Abstract

In this article I will describe the multiple testing problem, simulate a simple example, and outline a solution called the Bonferroni correction.

What is the Multiple Testing Problem?

The main idea of the multiple testing problem is the more statistical tests we perform during an analysis, the higher our false positive rate (Type I Error). Imagine we choose our confidence level to be 95%, essentially we are choosing our false positive rate to be 5% for one test. If we test again, the probability of at least one false positive is 1 − (0.95 ⋅ 0.95) = .0975 > 0.05 (one minus the probability of no false positives).

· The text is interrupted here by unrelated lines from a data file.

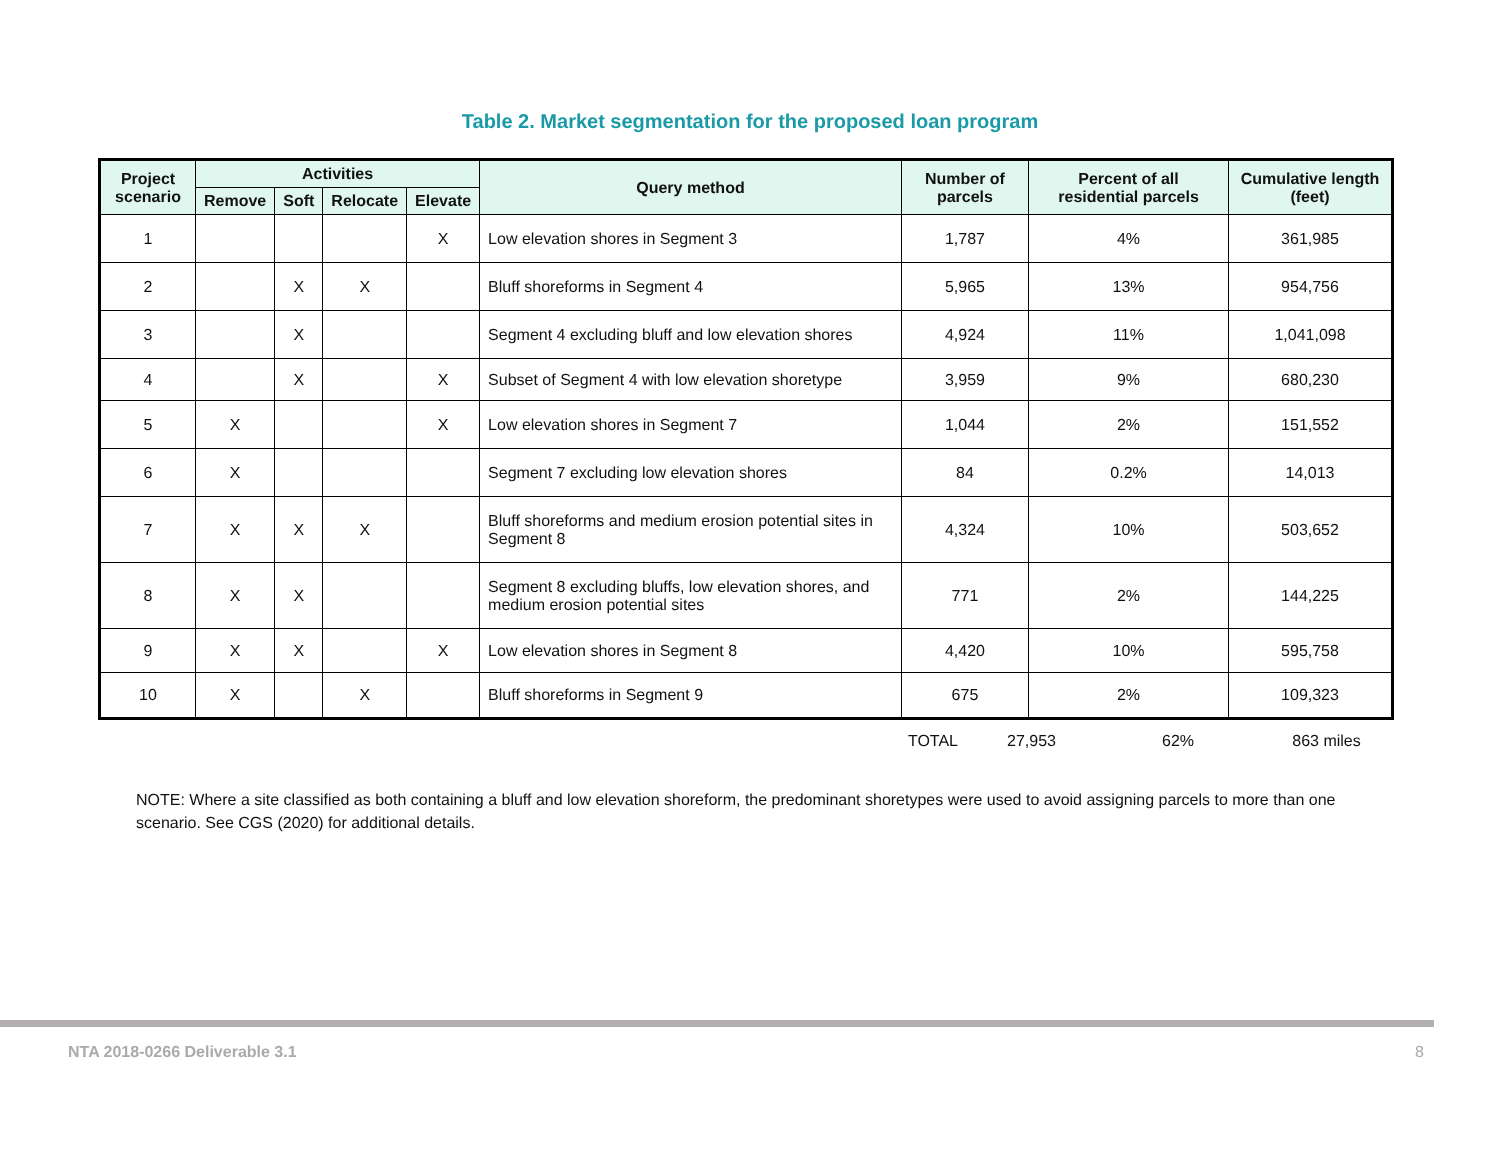Table 2. Market segmentation for the proposed loan program
| Project scenario | Activities | | | | Query method | Number of parcels | Percent of all residential parcels | Cumulative length (feet) |
| --- | --- | --- | --- | --- | --- | --- | --- | --- |
| | Remove | Soft | Relocate | Elevate | | | | |
| 1 | | | | X | Low elevation shores in Segment 3 | 1,787 | 4% | 361,985 |
| 2 | | X | X | | Bluff shoreforms in Segment 4 | 5,965 | 13% | 954,756 |
| 3 | | X | | | Segment 4 excluding bluff and low elevation shores | 4,924 | 11% | 1,041,098 |
| 4 | | X | | X | Subset of Segment 4 with low elevation shoretype | 3,959 | 9% | 680,230 |
| 5 | X | | | X | Low elevation shores in Segment 7 | 1,044 | 2% | 151,552 |
| 6 | X | | | | Segment 7 excluding low elevation shores | 84 | 0.2% | 14,013 |
| 7 | X | X | X | | Bluff shoreforms and medium erosion potential sites in Segment 8 | 4,324 | 10% | 503,652 |
| 8 | X | X | | | Segment 8 excluding bluffs, low elevation shores, and medium erosion potential sites | 771 | 2% | 144,225 |
| 9 | X | X | | X | Low elevation shores in Segment 8 | 4,420 | 10% | 595,758 |
| 10 | X | | X | | Bluff shoreforms in Segment 9 | 675 | 2% | 109,323 |
| TOTAL | 27,953 | 62% | 863 miles |
NOTE: Where a site classified as both containing a bluff and low elevation shoreform, the predominant shoretypes were used to avoid assigning parcels to more than one scenario. See CGS (2020) for additional details.
NTA 2018-0266 Deliverable 3.1 8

If we continue testing until N, we can rewrite the probablity (at least one false positive) as 1 − (1 − 0.05)N. This probability is called the family-wise error rate (FWER). As N increases, the FWER increases to probability of 1. If we allow this problem to get out of hand, we could be making false inferences.

Outlining the Simulation

For our simulation we will be flipping fair coins. We are doing a two-tailed test to see if the number of heads is significantly different from the number of tails. Some parameters:

  • M - number of coins being flipped in each test
  • α = 0.05 - significance for each test
  • N - number of tests performed
  • n = 10000 - number of repetitions of each analysis

So, the total number of coins flipped in each analysis is M ⋅ N ⋅ n. We choose M = 100, and N ∈ [1, 1000] for the following plots.

import numpy as np
import matplotlib.pyplot as plt
import random
from scipy.stats import binom
from matplotlib import rcParams
import pickle

plt.rc('text', usetex=True)
plt.rc('axes', linewidth=2)
rcParams['font.family'] = 'serif'
plt.rc('font', weight='bold')
plt.rcParams['text.latex.preamble'] = r'\usepackage{sfmath} \boldmath'
#rcParams['font.serif'] = ['Times New Roman']  
rcParams['font.size'] = 18 
rcParams['axes.titlesize'] = 20  
rcParams['axes.labelsize'] = 18  
rcParams['legend.fontsize'] = 16  
rcParams['xtick.labelsize'] = 16  
rcParams['ytick.labelsize'] = 16  
plt.style.use('bmh')

# let's setup some constants
random.seed(42)
P = 0.5
ALPHA = 0.05
M = 100
n = 10000

def asymp(N_, n_, M_, alpha_): # asnymptotic false positive simulation
    results = np.random.randint(0, 2, size=(n_, N_, M_))
    evens = np.sum(results % 2 == 0, axis=2)
    temp_binomial = binom(M_,P)
    temp_crit = int(temp_binomial.ppf(alpha_ / 2)-1.)
    false_positives = np.sum((evens <= temp_crit) | (evens >= M_ - temp_crit),\
        axis=1) > 0
    return np.mean(false_positives)

# run three samples with low, med, and high M coin flip
fwer_N = np.logspace(0,3,10)
fwer_numer = [asymp(int(i), n, M, ALPHA) for i in fwer_N]

# analytic FWER
fwer_bound_N = np.linspace(1, 1000, 1000) 
fwer_bound = 1 - (1 - ALPHA)**fwer_bound_N

We plot the results of our analysis in Figure 1. The false positive rate (FWER) increases toward 1 with N. The choice of M = 100 is plotted along with the analytical curve. There is a discrepancy between the analytical curve and the numerical simulations that tends to zero at large N. We will return to subtlety later in this note. For now, the relevant feature is the monotonic increase in Type I Error, the false positive probability with the number of tests.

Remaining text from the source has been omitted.